Appendix 2: Routine kitchen activities

The participant was asked to write down activities which generally happen at the following times of day:

  • Breakfast time/early morning
  • Mid-morning
  • Lunchtime
  • Mid-afternoon
  • Dinner time/early evening

For example: ‘Breakfast: Get the mugs, cereal and bread out of the breakfast cupboard and the orange juice and the spread from the fridge’. They were also asked to record the times when each activity normally started.

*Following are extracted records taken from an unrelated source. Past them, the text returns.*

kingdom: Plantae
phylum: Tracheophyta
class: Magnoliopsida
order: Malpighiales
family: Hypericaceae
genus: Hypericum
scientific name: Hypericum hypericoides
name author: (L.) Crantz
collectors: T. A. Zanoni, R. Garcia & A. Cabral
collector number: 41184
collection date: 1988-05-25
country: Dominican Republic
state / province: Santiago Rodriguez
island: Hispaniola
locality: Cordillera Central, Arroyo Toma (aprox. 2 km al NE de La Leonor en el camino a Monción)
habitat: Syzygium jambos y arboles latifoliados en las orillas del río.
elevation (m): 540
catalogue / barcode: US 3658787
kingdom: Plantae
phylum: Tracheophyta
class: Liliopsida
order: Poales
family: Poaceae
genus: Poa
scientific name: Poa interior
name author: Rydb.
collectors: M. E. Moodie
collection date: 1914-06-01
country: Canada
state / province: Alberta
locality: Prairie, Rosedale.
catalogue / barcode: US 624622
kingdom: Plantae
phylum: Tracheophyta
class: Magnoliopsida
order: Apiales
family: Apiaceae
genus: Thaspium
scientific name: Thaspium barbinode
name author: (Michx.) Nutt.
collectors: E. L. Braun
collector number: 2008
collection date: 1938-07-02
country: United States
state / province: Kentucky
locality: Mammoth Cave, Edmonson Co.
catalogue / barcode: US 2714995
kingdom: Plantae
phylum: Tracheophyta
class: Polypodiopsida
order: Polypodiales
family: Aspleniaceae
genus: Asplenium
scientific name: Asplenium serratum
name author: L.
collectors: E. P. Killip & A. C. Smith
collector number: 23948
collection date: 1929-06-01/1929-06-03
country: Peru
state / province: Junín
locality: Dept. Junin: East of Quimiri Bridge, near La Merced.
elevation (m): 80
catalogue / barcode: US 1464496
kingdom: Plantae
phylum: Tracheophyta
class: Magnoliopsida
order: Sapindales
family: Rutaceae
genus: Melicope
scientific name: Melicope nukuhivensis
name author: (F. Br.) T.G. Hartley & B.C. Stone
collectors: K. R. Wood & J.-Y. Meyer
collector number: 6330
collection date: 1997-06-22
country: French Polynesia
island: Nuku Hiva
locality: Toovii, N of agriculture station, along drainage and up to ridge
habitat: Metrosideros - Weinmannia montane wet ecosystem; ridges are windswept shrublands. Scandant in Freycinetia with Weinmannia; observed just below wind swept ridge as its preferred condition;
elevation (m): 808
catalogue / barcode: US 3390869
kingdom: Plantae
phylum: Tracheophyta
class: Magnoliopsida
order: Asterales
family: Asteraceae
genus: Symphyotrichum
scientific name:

Appendix 3: Interview structure

The current kitchen interview was based on the following questions.

Abilities and problems

  1. 1. Whether the person could move around the home unaided or whether they required a walking aid, used furniture to aid movement, or were a wheelchair user.
  2. 2. Problems with steps or stairs.
  3. 3. Problems accessing the kitchen.
  4. 4. Difficulties with sight, for example, reading the settings on the cooker or weights on the scales. Changes made or coping strategies used to address vision or lighting problems.
  5. 5. Difficulties with hearing for example, the kettle boiling or a saucepan overheating, and strategies to help manage these problems.

Cooking and diet

  1. 6. The person was asked if they cooked meals for themselves, how often and at what times of day. If not, how meals were provided.
  2. 7. Did the person eat meals in the kitchen, elsewhere or both.
  3. 8. The kinds of food preferred.
  4. 9. Whether the person had lost any weight over the last 6 months.
  5. 10. Rating of own current health and effect on kitchen activities.

Personal characteristics and problems with specific activities

  1. 11. The person’s height.
  2. 12. If right or left handed.
  3. 13. Problems with the following actions:
    • Reaching above the head, bending down or reaching forward
    • Dexterity, co-ordination or strength in the hands or wrists
    • Preparing food and cooking meals
    • Washing up or loading and unloading the dishwasher
    • Making a hot drink
    • Using the microwave
    • Washing and drying clothes.

Waste disposal and recycling

  1. 14. Where rubbish or waste packaging is kept.
  2. 15. Whether recycling takes place and how it is done.
  3. 16. Whether ironing is done in the kitchen and location of ironing board.

Pets

  1. 17. Whether pets are fed in the kitchen.
  2. 18. Problems in looking after pets related to the kitchen.

Cleaning

  1. 19. Problems with kitchen cleaning, for example, physical actions, hard-to-reach places.

Other topics

  1. 20. Help received with kitchen tasks and to what extent.
  2. 21. Likes or dislikes about the kitchen.
  3. 22. Changes made to kitchen.
  4. 23. Whether the design or layout has been influenced by ideas from elsewhere, for example, a restaurant, school or hospital kitchen, showroom, exhibition, or TV programme.
  5. 24. Other activities in the kitchen not covered, for example, watching TV, listening to the radio, coffee mornings or family events.